The Northern stretch of the Baltic Sea from Vaasa to the Swedish Border in the North at Tornio provides hundreds of miles of coastline within unspoilt surroundings. Like the Southern Baltic the water has very little salt and is also brackish. This results in the fish species found being similar to those normally found in the lakes & rivers e.g. Roach, Bream, Pike, Perch, Zander, etc. The visiting salt water fish such as the Flounder that frequent the Southern Baltic are not found in the northern regions but there are abundant number of Atlantic Salmon & Sea Trout.
One key difference between the Southern and Northern Baltic regions is the fact that the Salmon no longer feed in the open Sea in the North. This makes it far less likely for them to be caught of rod & line until the fish enter the rivers to spawn where they will fall to traditional Salmon angling methods by anglers fishing Oulujoki, Simojoki, Kemijoki and Torniojoki amongst others.
Licensed net fishing for Atlantic Salmon is common in the Northern Baltic and hitching a ride our with an old Sea-dog to check his nets is a rewarding way to see how locals fish. Some of the Salmon reach huge sizes and of course smoked over an open fire make a great meal at the end of the day. Early spring and late Autumn once the water has cooled down sees the arrival of the Sea-Trout. These are often caught by anglers fishing from boats, trolling lures into the dark hours.
The Northern Baltic has fewer numbers of islands than the Southern Baltic but there are still many and when combined with the numerous bays, inlets and estuaries there are many places for fish to shoal and plenty food to sustain them.
The Northern Baltic waters are home to masses of Baltic Herring and many other smaller prey fish such as the various strains of Whitefish, Smelt and Roach that provide the predator fish plenty of food enabling them to grow to large sizes.
The Northern Baltic region is home to huge amounts of Perch with fewer numbers of Pike and Zander than found in the South. During the Summer months it is possible to catch the Baltic Herring jigging with Sabiki rigs which can be great fun in itself but is also a very effective method for proving bait for the predators. A small Baltic Herring drifted from the back of boat under a float set a few feet deep has been the downfall of many a good sized Perch.
The Northern Baltic also offers good general coarse fishing with Roach & Bream being abundant. These can be caught using traditional coarse fishing methods in large numbers. A spot of pre-baiting will work wonders & ensure a bulging net at the end of the day.

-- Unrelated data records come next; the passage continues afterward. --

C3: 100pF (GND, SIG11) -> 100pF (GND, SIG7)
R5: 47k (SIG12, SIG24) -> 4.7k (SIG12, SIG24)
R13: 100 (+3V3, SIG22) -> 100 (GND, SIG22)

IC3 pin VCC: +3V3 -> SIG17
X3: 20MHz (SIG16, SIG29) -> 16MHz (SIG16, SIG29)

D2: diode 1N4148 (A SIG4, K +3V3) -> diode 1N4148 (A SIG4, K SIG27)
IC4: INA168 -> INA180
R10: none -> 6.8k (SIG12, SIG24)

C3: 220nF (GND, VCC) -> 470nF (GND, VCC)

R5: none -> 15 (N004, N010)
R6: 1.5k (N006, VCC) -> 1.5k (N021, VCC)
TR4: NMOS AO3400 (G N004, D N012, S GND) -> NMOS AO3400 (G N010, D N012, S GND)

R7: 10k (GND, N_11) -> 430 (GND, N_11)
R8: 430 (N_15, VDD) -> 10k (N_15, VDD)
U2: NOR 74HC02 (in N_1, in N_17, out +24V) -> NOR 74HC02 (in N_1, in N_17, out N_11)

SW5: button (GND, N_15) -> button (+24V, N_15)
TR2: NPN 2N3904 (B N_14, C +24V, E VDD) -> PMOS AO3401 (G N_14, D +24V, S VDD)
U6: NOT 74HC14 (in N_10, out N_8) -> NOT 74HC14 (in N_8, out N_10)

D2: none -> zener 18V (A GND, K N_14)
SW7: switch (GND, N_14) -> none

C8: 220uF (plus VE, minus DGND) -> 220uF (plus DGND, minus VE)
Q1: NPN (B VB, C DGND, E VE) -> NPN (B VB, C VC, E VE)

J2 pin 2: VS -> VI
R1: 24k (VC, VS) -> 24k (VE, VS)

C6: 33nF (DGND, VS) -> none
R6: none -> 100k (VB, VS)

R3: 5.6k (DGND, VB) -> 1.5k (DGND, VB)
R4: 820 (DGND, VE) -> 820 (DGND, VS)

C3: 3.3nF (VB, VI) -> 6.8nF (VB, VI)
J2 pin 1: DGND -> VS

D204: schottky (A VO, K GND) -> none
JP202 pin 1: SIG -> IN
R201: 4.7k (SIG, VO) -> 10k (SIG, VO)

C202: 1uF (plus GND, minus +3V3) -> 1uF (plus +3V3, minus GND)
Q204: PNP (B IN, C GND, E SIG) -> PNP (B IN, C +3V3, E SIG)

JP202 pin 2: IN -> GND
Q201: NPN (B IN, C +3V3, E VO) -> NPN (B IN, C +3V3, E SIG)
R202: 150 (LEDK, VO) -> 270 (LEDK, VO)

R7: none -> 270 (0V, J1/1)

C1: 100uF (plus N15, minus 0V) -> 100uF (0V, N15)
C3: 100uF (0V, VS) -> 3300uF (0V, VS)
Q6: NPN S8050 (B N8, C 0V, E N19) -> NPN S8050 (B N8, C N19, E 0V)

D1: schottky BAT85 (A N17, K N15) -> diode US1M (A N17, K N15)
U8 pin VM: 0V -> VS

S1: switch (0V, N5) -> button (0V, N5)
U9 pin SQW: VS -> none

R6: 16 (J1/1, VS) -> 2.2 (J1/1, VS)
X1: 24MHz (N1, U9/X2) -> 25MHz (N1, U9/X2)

Accommodation in the Northern Baltic is not difficult to find with many reasonably priced hotels in the bigger cities & towns. For those wishing to experience a more traditional Scandinavian way of life, I would recommend to rent a Summer cottage. There are many available for hire throughout the year either on a daily or weekly basis. The cottages of course vary in comfort levels & services they provide, which is often reflected in the price. It's possible to rent cottages that come with all mod-cons including electricity, running hot & cold water, TV, fridge, sauna, shower, etc. For the more adventurous they can be little more than four walls, bed, roof over the head and pile of wood with an axe provided.
It is also possible to find cottages that are supplied with a boat that will enable the angler more flexibility with his or her fishing.
For those that prefer even less home comforts that the summer cottage will provide there is of course the opportunity to take advantage of the Everyman's right and hitch a lift to one of the many uninhabited islands with a tent.
Whilst perhaps not as productive as the Southern Baltic, the Northern Baltic has plenty to offer the travelling angler and some of Finland´s best Salmon & Sea-Trout rivers can be found between Oulu & Tornio.